Le Soleil
Le Québec et le Canada, samedi 13 novembre 2004, p. A17
Sur le plan économique, le Québec pourrait devenir indépendant, affirment
deux chercheurs de Harvard
Giroux, Raymond
Ottawa – Grâce au libre-échange, l’argument économique contre le souveraineté
du Québec ne ferait pas le poids dans un nouveau référendum, soutient le
directeur du département d’économie de l’Université Harvard, Alberto Alesina.
"Le fait de participer à une vaste zone de libre-échange permet aux pays de
prospérer, à la condition évidente de demeurer très ouverts aux autres
économies, dit-il en entrevue au SOLEIL. Ce contexte enlève de la pression au
Québec, dans le cadre de l’ALENA."
"Sur un plan strictement économique, soutient M. Alesina, il ne serait pas
tellement difficile pour le Québec de devenir indépendant. Cela peut se faire à
un coût très bas pour tout le monde et je ne vois pas pourquoi il ne réussirait
pas.
"La décision est strictement politique et si le Québec veut se séparer pour
des raisons linguistiques, par exemple, l’économie ne sera pas un facteur dans
la décision, dit-il.
"Des petits pays comme le Danemark, l’Islande ou Singapour sont prospères
parce qu’ils ont une économie ouverte, ajoute le professeur. Il n’y a aucune
raison pour qu’un petit pays ne réussisse pas."
Coauteur d’un ouvrage intitulé The Size of Nations, M. Alesina dit s’être
intéressé à la question de la taille des pays dans le contexte du démantèlement
de l’Union soviétique et du développement croissant des régionalismes dans
l’Union européenne, le tout dans le cadre de la mondialisation de l’économie.
équations savantes à l’appui, M. Alesina et son collègue Enrico Spolaore ont
développé des modèles économiques (tout aussi complexes que la formule de
péréquation) qui leur permettent de conclure que des petits pays peuvent se
révéler en théorie plus efficaces que de grands états hétérogènes.
"Il y aura certainement un moment où le Québec et le Canada devront décider
s’ils veulent demeurer ensemble une fois dépassé le sommet de la courbe de
rentabilité de la vie commune", dit-il.
Les deux économistes écrivent d’ailleurs qu’il "faut s’attendre à ce que la
possibilité de l’accession du Québec à l’indépendance s’accroisse" à la suite de
son intégration économique au reste du continent.

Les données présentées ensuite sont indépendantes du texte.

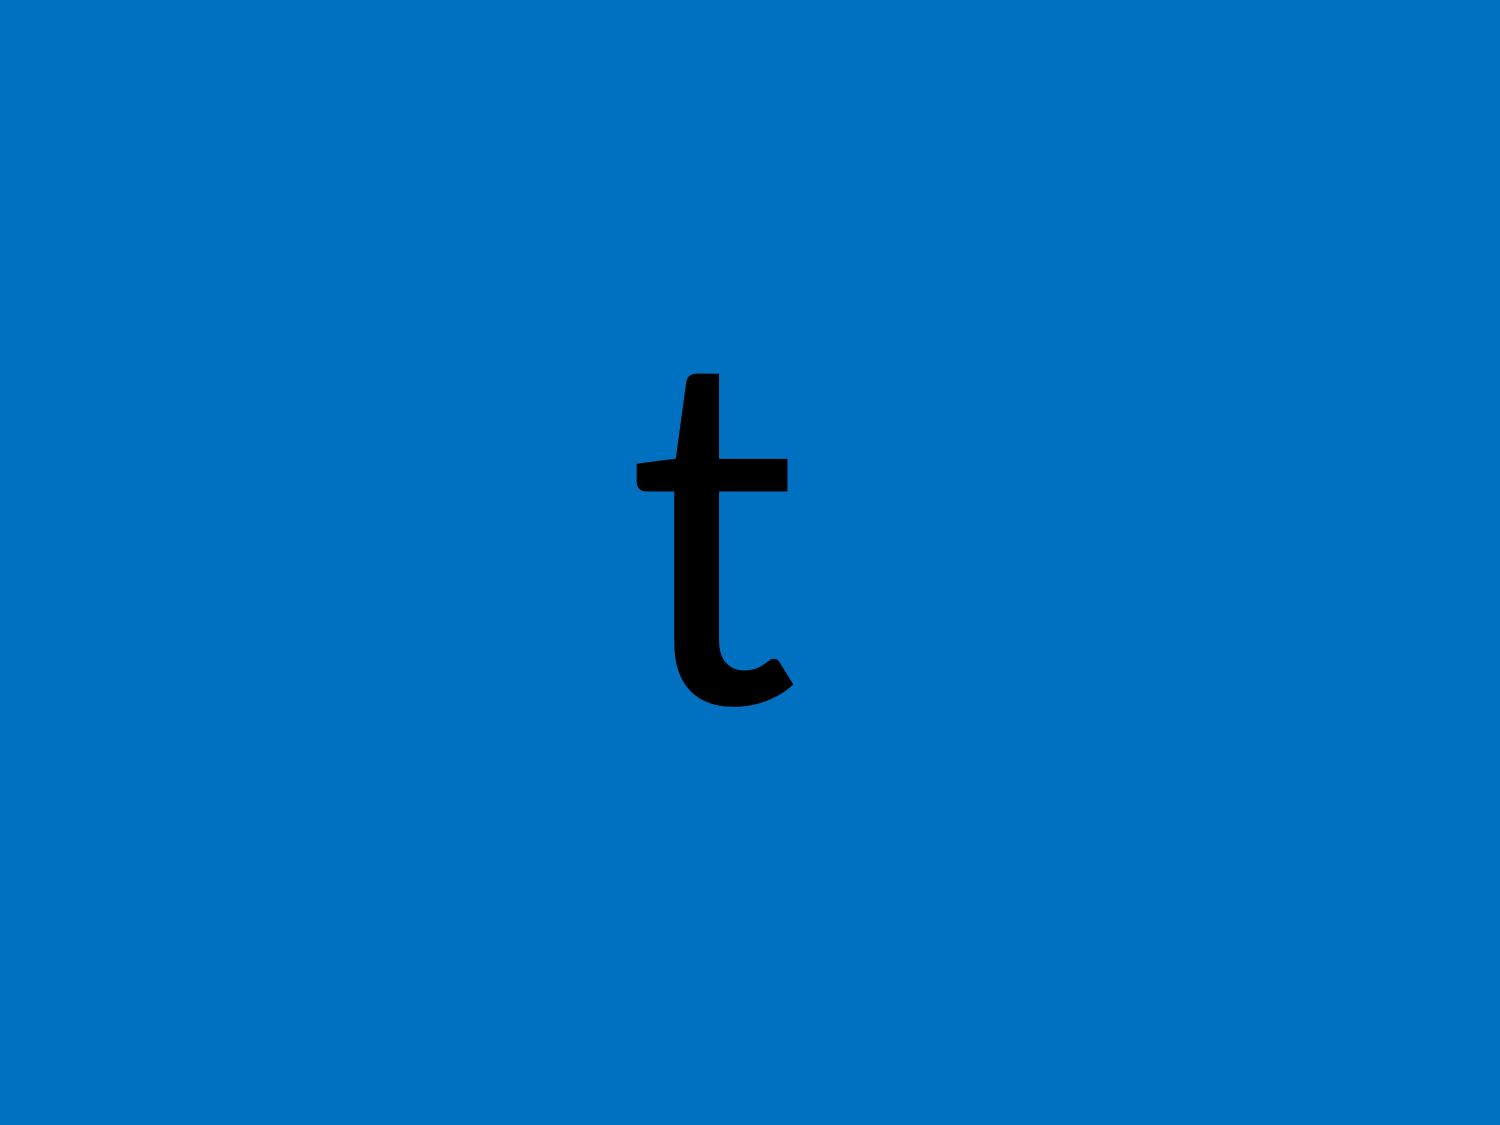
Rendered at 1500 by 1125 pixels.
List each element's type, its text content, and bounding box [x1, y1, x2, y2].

text_box t [613, 174, 818, 815]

Même s’il y a toujours des coûts assortis à la création de nouveaux pays et à
l’ajout de frontières, comme il l’écrit, M. Alesina n’y voit rien
d’insurmontable dans le cas du Québec, à la condition qu’il demeure membre de
l’ALENA.
La seul inconnue dans ses équations, admet-il, est le poids de ce que les
économistes appellent "l’effet frontière", le résultat étant la prééminence au
Canada du commerce interprovincial sur le commerce international malgré les
distances, alors que la géographie devrait normalement imposer le contraire,
soit un axe nord-sud.
Déjà cet "effet frontière" a nettement diminué depuis la signature du traité
de libre-échange avec les états-Unis, mais l’économiste n’a aucun moyen de
prévoir l’impact de la souveraineté sur ce volet du dossier, sinon pour le
qualifier de peu important. "Ce serait là le seul coût réel de l’indépendance du
Québec", dit-il.
Le reste du Canada, par ailleurs, ne souffrirait pas plus que le Québec d’une
rupture, au plan économique, si elle se fait dans la paix et la coopération.
Le départ du Québec causerait cependant un "vide" entre l’Ontario et les
provinces atlantiques dont il ne peut juger les conséquences. Cette situation,
affirme-t-il, a donné un poids supplémentaire au Québec au fil des ans. Si le
Québec se trouvait géographiquement à une extrémité du pays, il serait
possiblement déjà souverain.
Si la question du déséquilibre fiscal entraîne par ailleurs des effets
pervers, croit l’économiste, il estime qu’il n’y a pas de solution parfaite à ce
problème.
Idéalement, chaque niveau de gouvernement devrait percevoir les impôts
nécessaires pour tenir ses responsabilités, mais une telle solution ne
permettrait plus de soutenir les provinces les plus pauvres par la péréquation,
dit-il.
Alberto Alesina et Enrico Spolaore, The Size of Nations, publié au
Massachusetts Institute of Technology Press. 262 pages.